Yes, we all need a shoulder to cry on, the more reason why we go in for relationships. However, being cry babies all the time may be quite boring. Love is often misinterpreted. Defining love, many would explain it as a place to run to when trouble comes or when they need someone to talk to.

Saturday, June 13, 2009

Yes, we all need a shoulder to cry on, the more reason why we go in for relationships. However, being cry babies all the time may be quite boring. Love is often misinterpreted.
Defining love, many would explain it as a place to run to when trouble comes or when they need someone to talk to.

This explains why many love relationships have failed. Not for cheating or anything big, we are too nagging and our spouses may not handle that. Nagging is simply demanding too much care and all the attention to you!

Sharing grief and great moments make love stronger but demanding for attention and being extremely cared for in all situations is a total put off.
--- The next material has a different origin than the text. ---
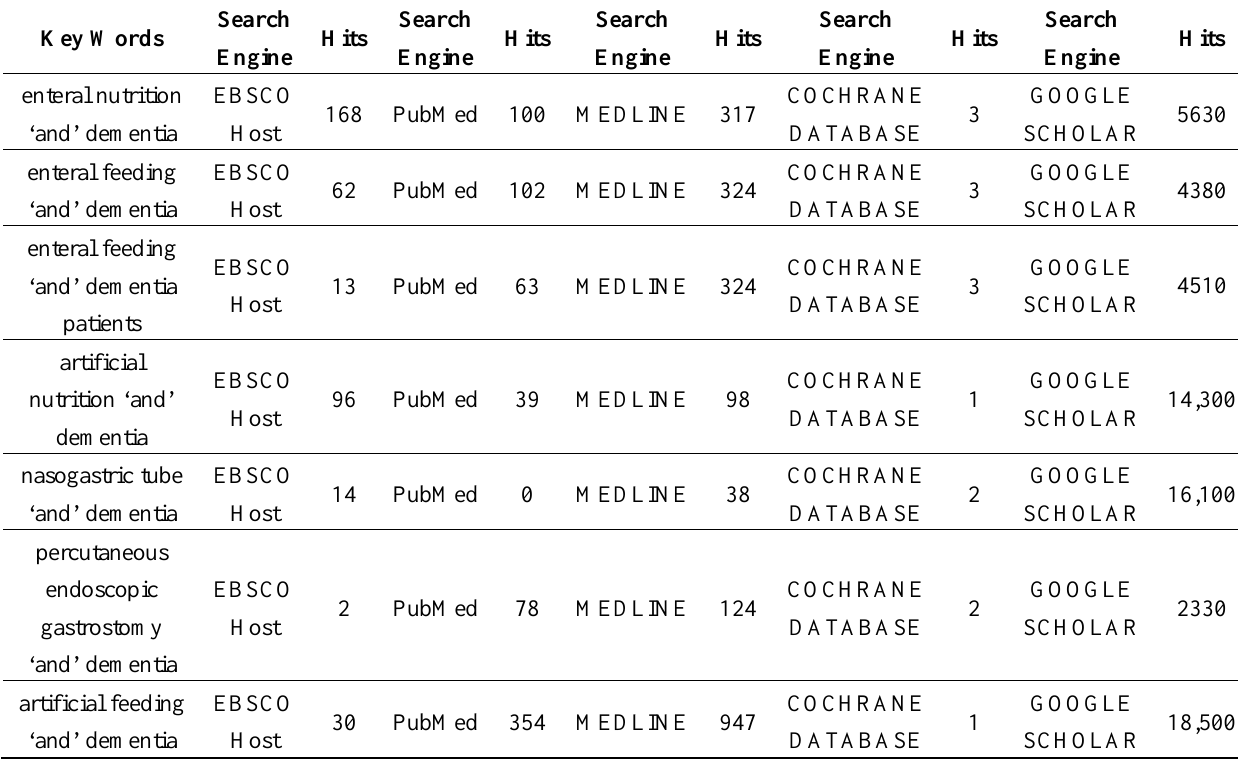
Table 1. Literature Search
In most cases, love birds have even come up with imaginary problems to see if their partners really care! For sure not receiving that midnight call when ill has at some point made you feel like letting go of your long cherished relationship!
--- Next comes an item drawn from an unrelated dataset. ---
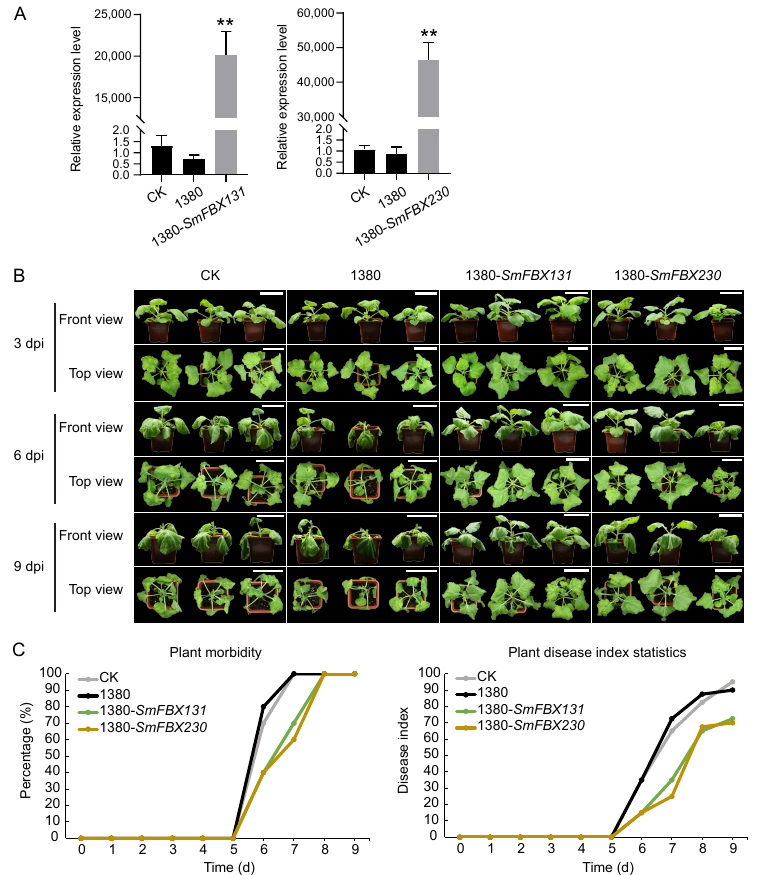
Figure 6. Transient overexpression of SmFBX131 and SmFBX230 could improve plant resistance to bacterial wilt. ( A ) The expression levels of SmFBX131 and SmFBX230 in plants. CK (control), tobacco leaves that were injected with water. 1380, tobacco plants whose leaves were injected with Agrobacterium harboring an empty vector (pCAMBIA-1380). 1380- SmFBX131 and 1380- SmFBX230 , the SmFBX131 -transient overexpression and SmFBX230 -transient overexpression plants, respectively. Data are expressed as the mean ± SEM values of three biological replicates. The method of calculation was 2 − ∆∆ ct . ** p < 0.01. Student’s t -test. ( B ) The plant phenotype after 3, 6, and 9 days of inoculation with Ralstonia solanacearum. ( C ) The plant morbidity and disease index statistics of plants after inoculation with R. solanacearum are summarized over 9 days. At least 10 biological replicates were performed. Dpi, days after inoculation; SEM, standard error of the mean. Scale bars indicate 10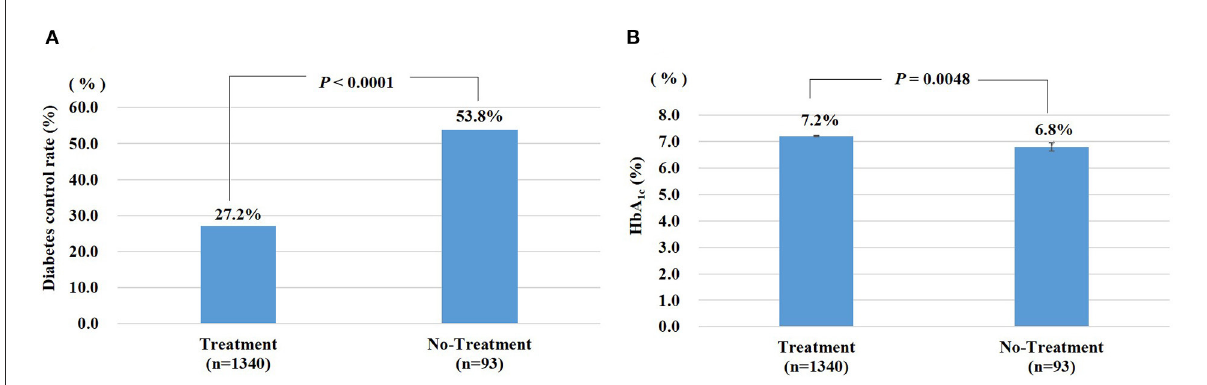
FIGURE2 (A) Diabetes control rate (%): percentage of diabetic patients whose HbA 1c is less than 6.5%. (B) HbA 1c was expressed as means ± standard error (STDERR). Treatment: Diabetic patients are defined as taking hypoglycemic agents or insulin. No-Treatment: Diabetic patients who are not taking hypoglycemic agents or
It’s human that everyone needs to be cared for but if you get to the extreme you’ll end up losing it all. People perceive being nagging as insecurity or wanting to exploit them.

"I recently broke up with my girlfriend because she was demanding too much. She would always complain about me not caring especially when she was ill,” says Alphonse Singirankabo.

Nagging makes a relationship the most horrible place to be. Instead of being happy with your love, you’ll always be arguing about this and that and finding all kinds of faults to blame each other for.

Complimenting each other and standing by each other during situations is natural. And if you let it come naturally you’ll enjoy it. It’s said that true love doesn’t need help. If your Mr. or Miss Right loves you dearly, they will stand by you even when you don’t plead.

"When a man always accuses me of not doing ABC, I only think that he looks out for faults than appreciating my positive side,” says Esther Umurerwa.

Appreciating the simplest things love provides can make it everlasting while criticizing and spending valuable time telling spouses what they should or shouldn’t have done may ruin it all. Logically it’s like dictating over some issues or changing one’s character forcefully.

Accept the fact that everyone is created differently. There are some issues touching to some while to others they don’t.
It’s better to concentrate on truthfully learning our spouses’ character.

A saying goes that do what you would like others to do for you. We should rather learn to love unconditionally without looking at the faults and demanding much.

This way, we shall win love and care. Since love is patient, preserve your complaints and make it work.